At present there is little psychosocial support provided within the New Zealand public health system to cancer patients.  Instead, most psychosocial care and support is provided by Non Government Organisations.  Such organizations rely on public donations and funds provided by community grants boards such as the Lotteries Commission, where they must compete with all other community organizations, sports clubs etc.  The Cancer Control Council recognizes that this puts the public at risk in the event that organisations supporting cancer patients are unable to continue providing their services.
BCAC has published the ‘Step By Step’ support pack, a resource broadly based on the My Journey Kit distributed in Australia by the Breast Cancer Network Australia and funded to the extent of $150,000.00 per annum by the Australian Federal Government. BCAC obtained support from Arnotts last year to produce 750 copies as a first edition. Feedback received from patients and breast cancer nurses has been very positive and has contributed to improvements that will be made to the second edition.
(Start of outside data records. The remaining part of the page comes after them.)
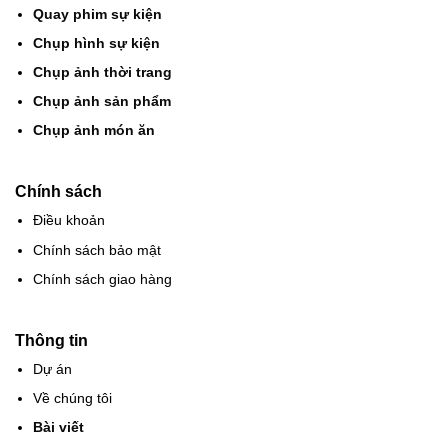
Quay phim sự kiện
Chụp hình sự kiện
Chụp ảnh thời trang
Chụp ảnh sản phẩm
Chụp ảnh món ăn
Chính sách
Điều khoản
Chính sách bảo mật
Chính sách giao hàng
Thông tin
Dự án
Về chúng tôi
Bài viết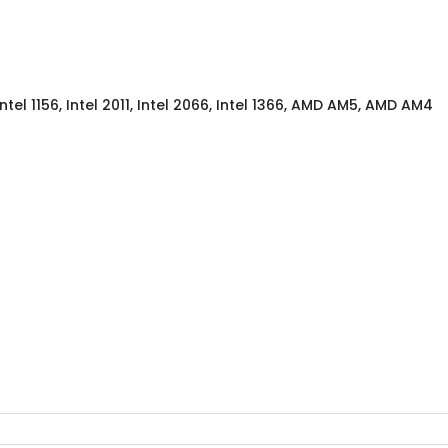
1, Intel 1156, Intel 2011, Intel 2066, Intel 1366, AMD AM5, AMD AM4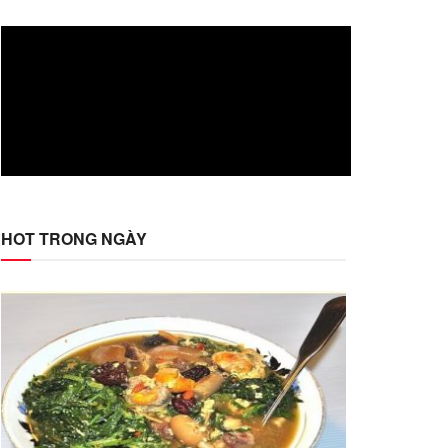
HOT TRONG NGÀY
We have also revised the format to maximise cost-effectiveness. We aim to ensure that we can offer a copy to every woman diagnosed with breast cancer in New Zealand over the next 12 months.
We seek the Minister’s advice on whether funding for this resource could potentially be provided by the Ministry to ensure its ongoing viability.

The solution:

  • Counselling and support services should be established within the public health system.
  • Targeted government support should be provided for community-based initiatives aimed specifically at providing support and care for citizens affected by cancer.